+++ Record excerpts +++

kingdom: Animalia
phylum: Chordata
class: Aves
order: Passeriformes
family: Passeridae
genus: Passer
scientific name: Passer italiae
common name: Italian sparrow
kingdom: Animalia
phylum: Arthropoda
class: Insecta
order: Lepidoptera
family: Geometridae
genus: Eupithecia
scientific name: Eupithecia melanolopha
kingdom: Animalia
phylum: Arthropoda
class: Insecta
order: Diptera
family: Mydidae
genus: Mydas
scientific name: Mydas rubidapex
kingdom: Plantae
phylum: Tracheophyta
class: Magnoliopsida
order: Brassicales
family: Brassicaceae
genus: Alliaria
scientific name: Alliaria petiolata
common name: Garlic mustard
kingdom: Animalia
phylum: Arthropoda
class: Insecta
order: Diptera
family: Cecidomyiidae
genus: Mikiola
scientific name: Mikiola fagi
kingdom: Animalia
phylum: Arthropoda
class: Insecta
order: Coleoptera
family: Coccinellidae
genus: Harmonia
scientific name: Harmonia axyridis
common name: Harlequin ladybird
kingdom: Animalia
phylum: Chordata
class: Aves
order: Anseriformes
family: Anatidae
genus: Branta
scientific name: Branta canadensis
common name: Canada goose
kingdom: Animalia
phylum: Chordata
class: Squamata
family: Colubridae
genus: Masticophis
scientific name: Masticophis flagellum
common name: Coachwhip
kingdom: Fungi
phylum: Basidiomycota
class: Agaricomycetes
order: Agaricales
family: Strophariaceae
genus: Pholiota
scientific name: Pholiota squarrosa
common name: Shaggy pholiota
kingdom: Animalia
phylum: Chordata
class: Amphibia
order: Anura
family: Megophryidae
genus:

+++

Problem to work on:
Please output every line of the listing above again, word for word and in the same order.

Expected output:
kingdom: Animalia
phylum: Chordata
class: Aves
order: Passeriformes
family: Passeridae
genus: Passer
scientific name: Passer italiae
common name: Italian sparrow
kingdom: Animalia
phylum: Arthropoda
class: Insecta
order: Lepidoptera
family: Geometridae
genus: Eupithecia
scientific name: Eupithecia melanolopha
kingdom: Animalia
phylum: Arthropoda
class: Insecta
order: Diptera
family: Mydidae
genus: Mydas
scientific name: Mydas rubidapex
kingdom: Plantae
phylum: Tracheophyta
class: Magnoliopsida
order: Brassicales
family: Brassicaceae
genus: Alliaria
scientific name: Alliaria petiolata
common name: Garlic mustard
kingdom: Animalia
phylum: Arthropoda
class: Insecta
order: Diptera
family: Cecidomyiidae
genus: Mikiola
scientific name: Mikiola fagi
kingdom: Animalia
phylum: Arthropoda
class: Insecta
order: Coleoptera
family: Coccinellidae
genus: Harmonia
scientific name: Harmonia axyridis
common name: Harlequin ladybird
kingdom: Animalia
phylum: Chordata
class: Aves
order: Anseriformes
family: Anatidae
genus: Branta
scientific name: Branta canadensis
common name: Canada goose
kingdom: Animalia
phylum: Chordata
class: Squamata
family: Colubridae
genus: Masticophis
scientific name: Masticophis flagellum
common name: Coachwhip
kingdom: Fungi
phylum: Basidiomycota
class: Agaricomycetes
order: Agaricales
family: Strophariaceae
genus: Pholiota
scientific name: Pholiota squarrosa
common name: Shaggy pholiota
kingdom: Animalia
phylum: Chordata
class: Amphibia
order: Anura
family: Megophryidae
genus:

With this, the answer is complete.